Die Menschenrechtsaktivisten hätten schon vor langer Zeit erkennen sollen, dass das vom amerikanischen Sicherheits-Establishment propagierte Modell des Regimewechsels nicht funktioniert. Was wie eine „rasche Lösung“ zum Schutz der lokalen Bevölkerungen und der US-Interessen aussieht, schlägt oftmals in Chaos, Anarchie, Bürgerkrieg und aufkeimende humanitäre Krisen um, wie in Afghanistan, dem Irak, Libyen und mittlerweile auch in Syrien zu sehen ist.
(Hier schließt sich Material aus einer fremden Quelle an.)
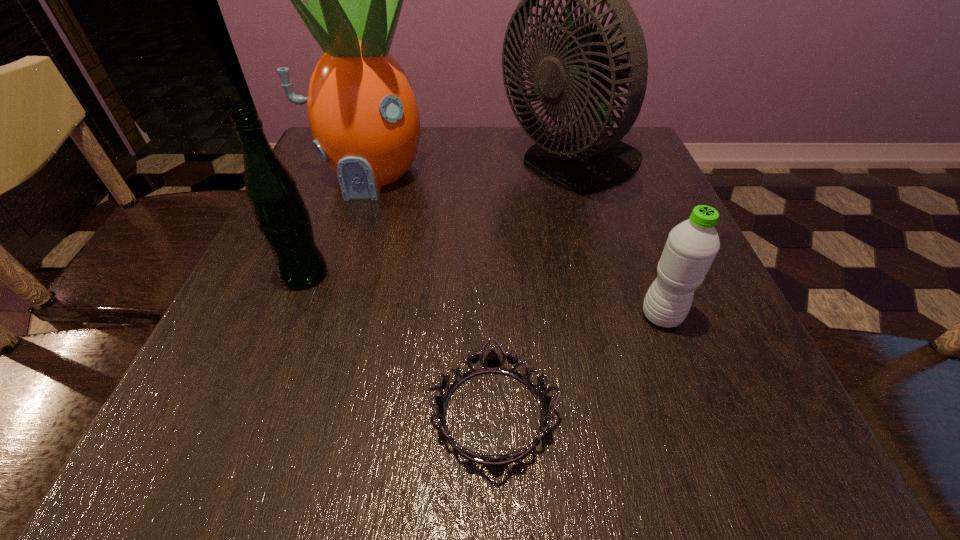
Locate an element on the screen. This screenshot has height=540, width=960. pineapple that is positioned at the left edge is located at coordinates point(362,110).

I want to click on beer bottle at the left edge, so click(x=281, y=216).

I want to click on fan located at the right edge, so click(585, 71).

Identify the location of water bottle that is positioned at the right edge. (692, 245).

Where is `object that is at the far left corner`? object that is at the far left corner is located at coordinates (362, 110).

The image size is (960, 540). What are the coordinates of `object that is at the far right corner` in the screenshot? It's located at (585, 71).

In the image, there is a desktop. In order to click on vacant space at the far edge in this screenshot , I will do `click(404, 175)`.

Image resolution: width=960 pixels, height=540 pixels. What are the coordinates of `vacant space at the near edge` in the screenshot? It's located at (618, 443).

Identify the location of vacant position at the left edge of the desktop. (305, 335).

The image size is (960, 540). What are the coordinates of `free space at the right edge of the desktop` in the screenshot? It's located at (691, 402).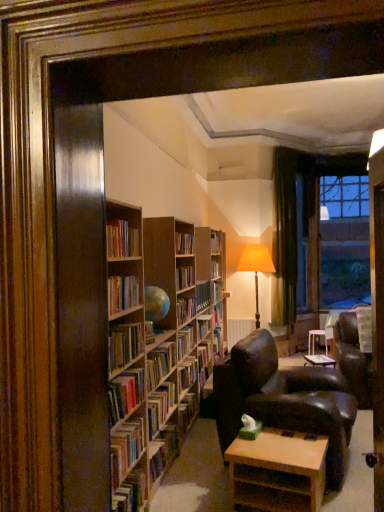
Question: Is point (284, 501) positioned closer to the camera than point (296, 254)?

Choices:
 (A) closer
 (B) farther

Answer: (A)

Question: Considering the positions of light brown wooden table at lower center and clear glass window at upper right in the image, is light brown wooden table at lower center taller or shorter than clear glass window at upper right?

Choices:
 (A) short
 (B) tall

Answer: (A)

Question: Which is nearer to the hardcover book at lower left, which is the fifth book from top to bottom?

Choices:
 (A) leather armchair at center
 (B) transparent glass door at upper right
 (C) hardcover books at center, the third book positioned from the bottom
 (D) wooden bookshelf at center, the 2th book viewed from the top
 (E) wooden bookcase at left

Answer: (C)

Question: Estimate the real-world distances between objects in this image. Which object is closer to the green velvet curtain at right?

Choices:
 (A) hardcover books at left, which ranks as the fifth book in bottom-to-top order
 (B) leather armchair at center
 (C) hardcover books at center, the third book positioned from the bottom
 (D) wooden bookcase at left
 (E) hardcover book at lower left, placed as the 1th book when sorted from bottom to top

Answer: (B)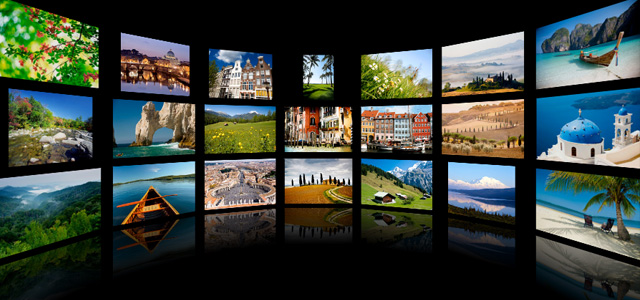
Where is `bottom row of tv screen`? Image resolution: width=640 pixels, height=300 pixels. bottom row of tv screen is located at coordinates (76, 212), (162, 197), (244, 180), (317, 176), (387, 180), (481, 189), (596, 222).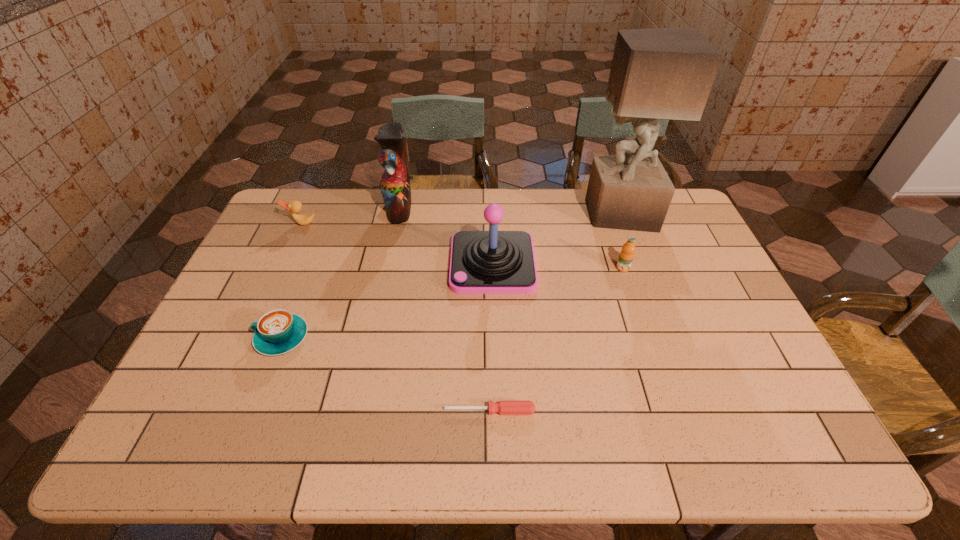
The image size is (960, 540). What are the coordinates of `vacant space that's between the third tallest object and the duck` in the screenshot? It's located at (397, 244).

I want to click on free space between the cappuccino and the shortest object, so click(x=386, y=374).

Find the location of `free space between the shortest object and the fourth tallest object`. free space between the shortest object and the fourth tallest object is located at coordinates (557, 340).

Locate an element on the screen. The width and height of the screenshot is (960, 540). the fourth closest object to the orange juice is located at coordinates (395, 184).

This screenshot has width=960, height=540. In order to click on object that is the nearest to the duck in this screenshot , I will do `click(395, 184)`.

The image size is (960, 540). I want to click on vacant space that satisfies the following two spatial constraints: 1. on the front-facing side of the tallest object; 2. on the beak of the duck, so click(622, 224).

The width and height of the screenshot is (960, 540). Find the location of `free spot that satisfies the following two spatial constraints: 1. at the face of the parrot; 2. on the back side of the nearest object`. free spot that satisfies the following two spatial constraints: 1. at the face of the parrot; 2. on the back side of the nearest object is located at coordinates pos(356,411).

You are a GUI agent. You are given a task and a screenshot of the screen. Output one action in this format:
    pyautogui.click(x=<x>, y=<y>)
    Task: Click on the vacant area in the image that satisfies the following two spatial constraints: 1. at the face of the third object from left to right; 2. on the beak of the duck
    
    Given the screenshot: What is the action you would take?
    pyautogui.click(x=396, y=224)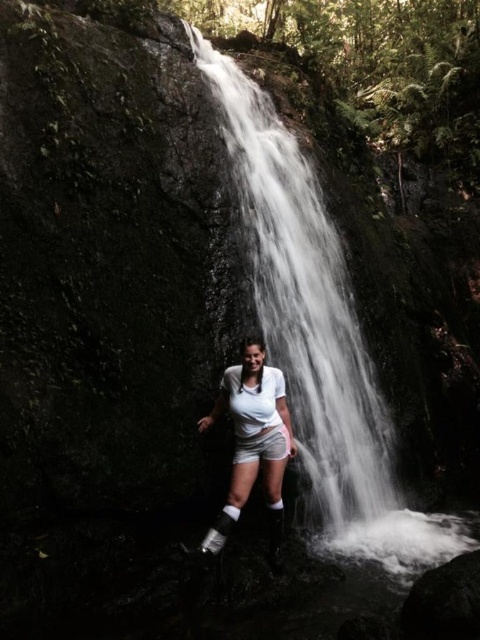
You are a photographer trying to capture the white smooth waterfall at center and the white cotton shorts at center in the same frame. Which object should you zoom in on to ensure both are visible without cropping?

The white smooth waterfall at center has a lesser width compared to white cotton shorts at center, so you should zoom in on the white cotton shorts at center to ensure both fit in the frame.

Based on the coordinates provided, what object is located at point (x=252, y=442) in the scene?

The point (x=252, y=442) marks the location of the white matte shorts at center.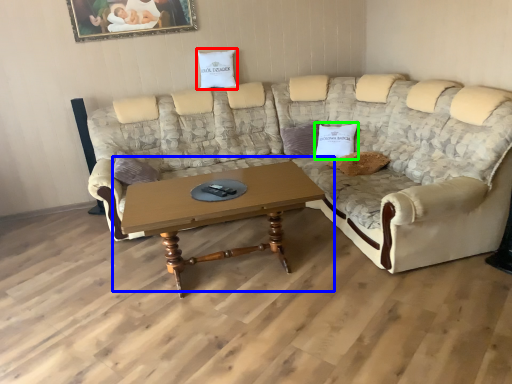
Question: Considering the real-world distances, which object is farthest from pillow (highlighted by a red box)? coffee table (highlighted by a blue box) or pillow (highlighted by a green box)?

Choices:
 (A) coffee table
 (B) pillow

Answer: (A)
Die Gefahr eines Misserfolgs vervielfacht sich, wenn der UN-Sicherheitsrat als Ganzes den militärischen Teil einer Intervention nicht unterstützt. 
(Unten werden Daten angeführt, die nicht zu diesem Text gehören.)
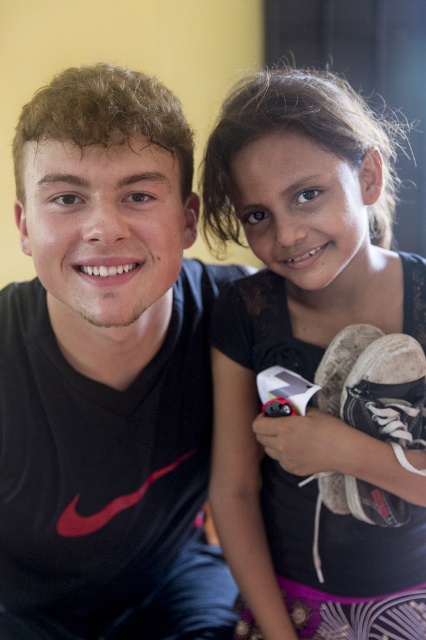
Is black matte shirt at left to the left of matte black dress at upper right from the viewer's perspective?

Indeed, black matte shirt at left is positioned on the left side of matte black dress at upper right.

From the picture: Does black matte shirt at left have a greater height compared to matte black dress at upper right?

Correct, black matte shirt at left is much taller as matte black dress at upper right.

Between point (80, 348) and point (256, 608), which one is positioned behind?

The point (256, 608) is behind.

Find the location of `black matte shirt at left`. black matte shirt at left is located at coordinates (108, 372).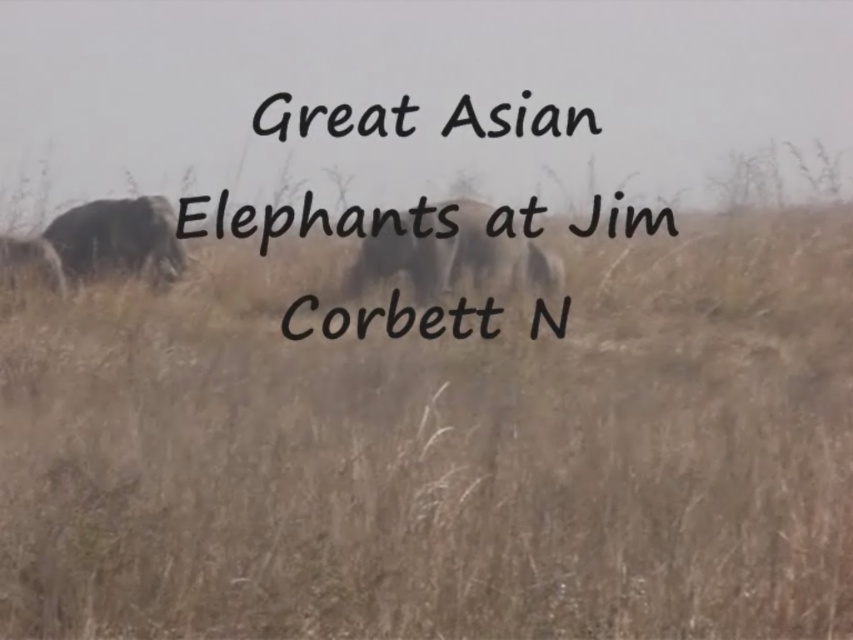
Question: Can you confirm if grayish-brown textured elephant at center is bigger than grayish-brown elephant at left?

Choices:
 (A) yes
 (B) no

Answer: (A)

Question: Estimate the real-world distances between objects in this image. Which object is closer to the grayish-brown textured elephant at center?

Choices:
 (A) grayish-brown elephant at left
 (B) gray textured elephant at left

Answer: (B)

Question: Does gray textured elephant at left appear over grayish-brown elephant at left?

Choices:
 (A) yes
 (B) no

Answer: (A)

Question: Which object appears farthest from the camera in this image?

Choices:
 (A) grayish-brown elephant at left
 (B) grayish-brown textured elephant at center

Answer: (B)

Question: Is grayish-brown textured elephant at center below grayish-brown elephant at left?

Choices:
 (A) yes
 (B) no

Answer: (B)

Question: Among these objects, which one is farthest from the camera?

Choices:
 (A) gray textured elephant at left
 (B) grayish-brown elephant at left

Answer: (A)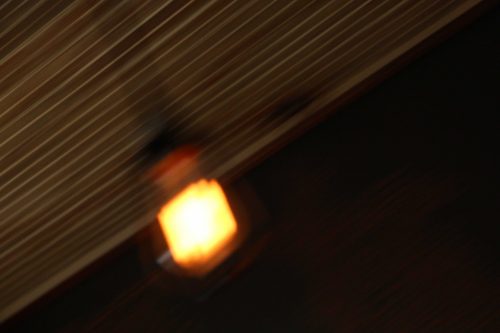
Where is `wall`? This screenshot has width=500, height=333. wall is located at coordinates (339, 291).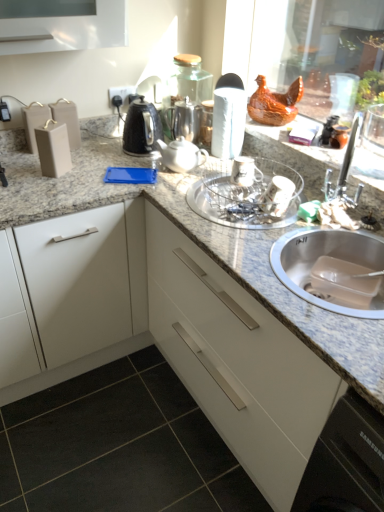
Question: Is point (188, 136) positioned closer to the camera than point (38, 138)?

Choices:
 (A) farther
 (B) closer

Answer: (A)

Question: Would you say satin silver teapot at center, positioned as the 2th tea pot in front-to-back order, is to the left or to the right of matte gray box at left, which is the 1th appliance from left to right, in the picture?

Choices:
 (A) left
 (B) right

Answer: (B)

Question: Which is nearer to the black glossy kettle at center?

Choices:
 (A) clear glass bowl at center
 (B) white matte cabinet at center, marked as the 2th cabinetry in a left-to-right arrangement
 (C) silver metallic sink at lower right
 (D) white glossy teapot at center, the 1th tea pot from the front
 (E) matte gray box at left, which is the 1th appliance from left to right

Answer: (D)

Question: Which object is positioned farthest from the clear glass bowl at center?

Choices:
 (A) white matte cabinet at center, marked as the 2th cabinetry in a left-to-right arrangement
 (B) matte gray box at left, marked as the 2th appliance in a right-to-left arrangement
 (C) satin silver teapot at center, positioned as the 2th tea pot in front-to-back order
 (D) black glossy kettle at center
 (E) white glossy teapot at center, the 1th tea pot from the front

Answer: (B)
Die US-Intervention in Syrien kann auch auf Entscheidungen des Sicherheits-Establishments vor 25 Jahren zurückgeführt werden, die damals von der Sowjetunion unterstützten Regime im Nahen und Mittleren Osten zu stürzen. Der damalige stellvertretende Verteidigungsminister Paul Wolfowitz erklärte gegenüber General Wesley Clark im Jahr 1991: „Wir fanden heraus, dass wir in der Region ungestraft intervenieren konnten, ohne dass die Sowjets etwas unternahmen, um uns aufzuhalten… [Uns stehen nun] etwa fünf bis zehn Jahre zur Verfügung, um diese alten sowjetischen „Stellvertreterregime” – Irak, Syrien und andere  – auszuschalten, bevor die nächste Supermacht [China] auf den Plan tritt, um uns in der Region herauszufordern.”
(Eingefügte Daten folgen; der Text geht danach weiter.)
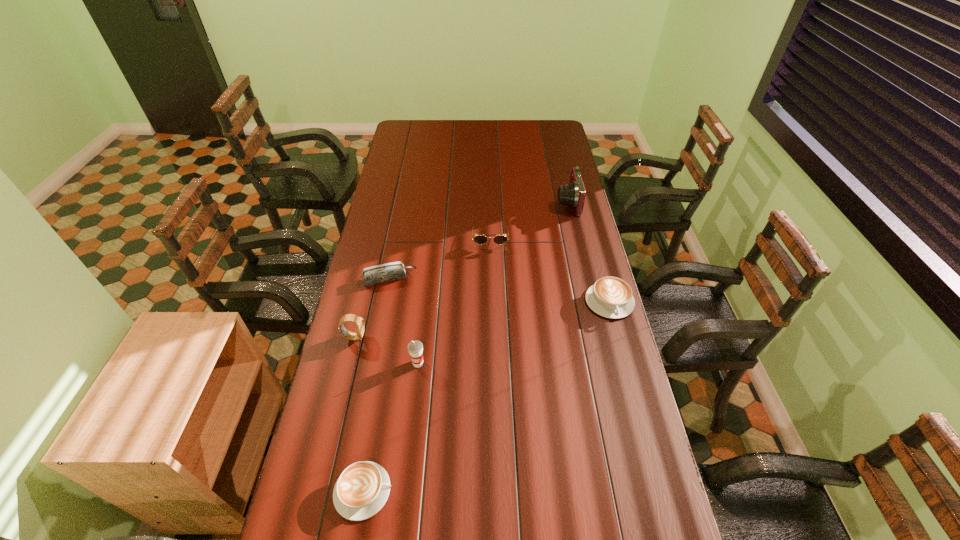
Where is `the nearest object`? Image resolution: width=960 pixels, height=540 pixels. the nearest object is located at coordinates (362, 489).

This screenshot has height=540, width=960. I want to click on the nearer cappuccino, so click(x=362, y=489).

At what (x,y) coordinates should I click in order to perform the action: click on the farther cappuccino. Please return your answer as a coordinate pair (x, y). The width and height of the screenshot is (960, 540). Looking at the image, I should click on (611, 297).

Where is `the right cappuccino`? the right cappuccino is located at coordinates (611, 297).

Identify the location of the sixth nearest object. The width and height of the screenshot is (960, 540). (478, 239).

You are a GUI agent. You are given a task and a screenshot of the screen. Output one action in this format:
    pyautogui.click(x=<x>, y=<y>)
    Task: Click on the third object from right to left
    This screenshot has width=960, height=540.
    Given the screenshot: What is the action you would take?
    pyautogui.click(x=478, y=239)

Where is `pencil box`? This screenshot has width=960, height=540. pencil box is located at coordinates (387, 272).

This screenshot has width=960, height=540. I want to click on watch, so click(359, 321).

Where is `the fifth shortest object`? the fifth shortest object is located at coordinates (359, 321).

At what (x,y) coordinates should I click in order to perform the action: click on camera. Please return your answer as a coordinate pair (x, y). The width and height of the screenshot is (960, 540). Looking at the image, I should click on (573, 194).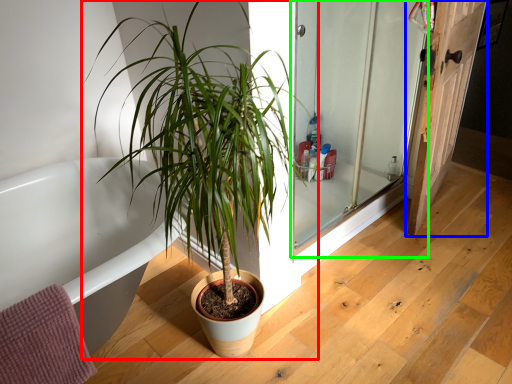
Question: Which is farther away from houseplant (highlighted by a red box)? door (highlighted by a blue box) or screen door (highlighted by a green box)?

Choices:
 (A) door
 (B) screen door

Answer: (A)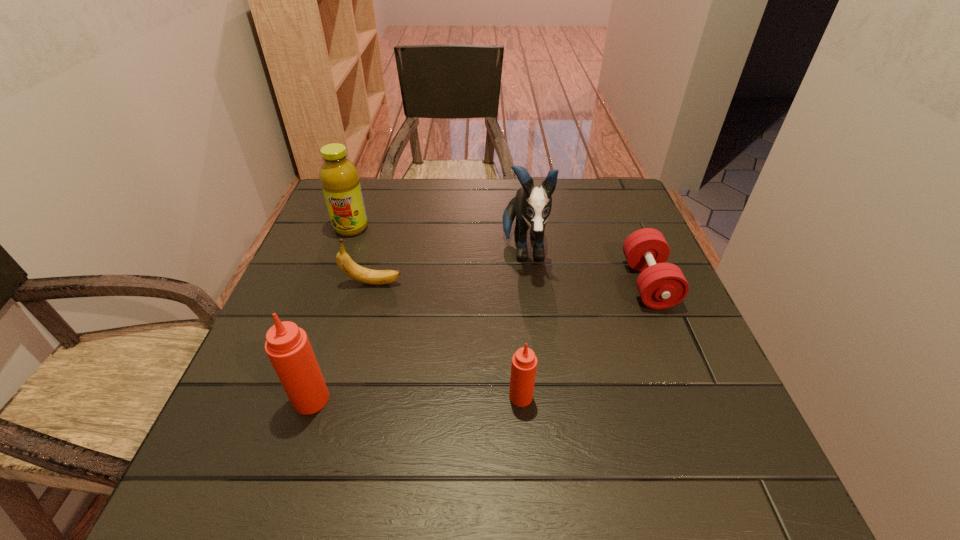
Identify the location of the left Tabasco sauce. This screenshot has height=540, width=960. (288, 348).

Locate an element on the screen. The width and height of the screenshot is (960, 540). the right Tabasco sauce is located at coordinates (524, 362).

You are a GUI agent. You are given a task and a screenshot of the screen. Output one action in this format:
    pyautogui.click(x=<x>, y=<y>)
    Task: Click on the fruit juice
    This screenshot has height=540, width=960.
    Given the screenshot: What is the action you would take?
    pyautogui.click(x=339, y=178)

At what (x,y) coordinates should I click in order to perform the action: click on the tallest object. Please return your answer as a coordinate pair (x, y). This screenshot has width=960, height=540. Looking at the image, I should click on (531, 206).

I want to click on the shortest object, so click(x=661, y=285).

Locate an element on the screen. This screenshot has height=540, width=960. dumbbell is located at coordinates (661, 285).

I want to click on banana, so click(x=361, y=274).

Where is `vacant area situated on the back of the left Tabasco sauce`? This screenshot has width=960, height=540. vacant area situated on the back of the left Tabasco sauce is located at coordinates (330, 339).

I want to click on free spot located 0.070m on the right of the right Tabasco sauce, so pos(571,397).

This screenshot has width=960, height=540. I want to click on free space located 0.180m on the front label of the fruit juice, so click(330, 285).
Ebenso wie die USA hat auch Russland ein starkes Interesse an Stabilität in Syrien und an einer Niederschlagung des Islamischen Staates, aber man hat kein Interesse, den USA zu erlauben, in Syrien ein Regime ihrer Wahl zu installieren.

Als die Al-Kaida am 11. September 2001 die USA attackierte, wurde dieser Anschlag vom etablierten US-Sicherheitsapparat als Vorwand für den von ihr lang ersehnten Krieg zum Sturz Saddams benutzt. Als ein Jahrzehnt später die Proteste des Arabischen Frühlings ausbrachen, betrachtete das Sicherheits-Establishment die plötzliche Verwundbarkeit der Regierungen Gaddafis und Assads als ähnliche Gelegenheit, in Libyen und Syrien neue Regime zu installieren. So jedenfalls lautete die Theorie.

Im Falle Syriens forderten auch Amerikas regionale Verbündete die Administration von Präsident Barack Obama auf, gegen Assad vorzugehen. Saudi Arabien wollte Assad eliminiert wissen, um einen Klientelstaat des Iran - des Erzrivalen Saudi Arabiens um die regionale Vorherrschaft - zu schwächen. Israel wollte Assad eliminiert wissen, um die Versorgungslinien des Iran zur Hisbollah im Südlibanon zu schwächen. Und die Türkei wollte Assad eliminiert wissen, um ihre strategische Reichweite auszudehnen und die südliche Grenze zu stabilisieren. 

Die humanitäre Gemeinde stimmte in den Chor des Regimewechsels ein, als Assad auf die Forderungen der Demonstranten des arabischen Frühlings nach politischer Liberalisierung mit dem Einsatz der Armee und paramilitärischer Verbände antwortete. Von März bis August 2011 töteten Assads Truppen etwa 2.000 Menschen. Zu diesem Zeitpunkt erklärte Obama, dass Assad „weichen“ müsste.

Das volle Ausmaß der danach erfolgten amerikanischen Operationen in Syrien ist unbekannt. Auf diplomatischer Ebene organisierten die USA die hauptsächlich aus westlichen Ländern und ihren Verbündeten im Nahen Osten bestehende Gruppe der „Freunde Syriens“, die sich zum Sturz Assads bekannte. Die CIA begann verdeckt mit der Türkei zusammenzuarbeiten, um Waffen, Geld und nicht tödliche Unterstützung für die so genannte „Freie Syrische Armee“ und andere Aufständische zu organisieren, die Assad stürzen wollen.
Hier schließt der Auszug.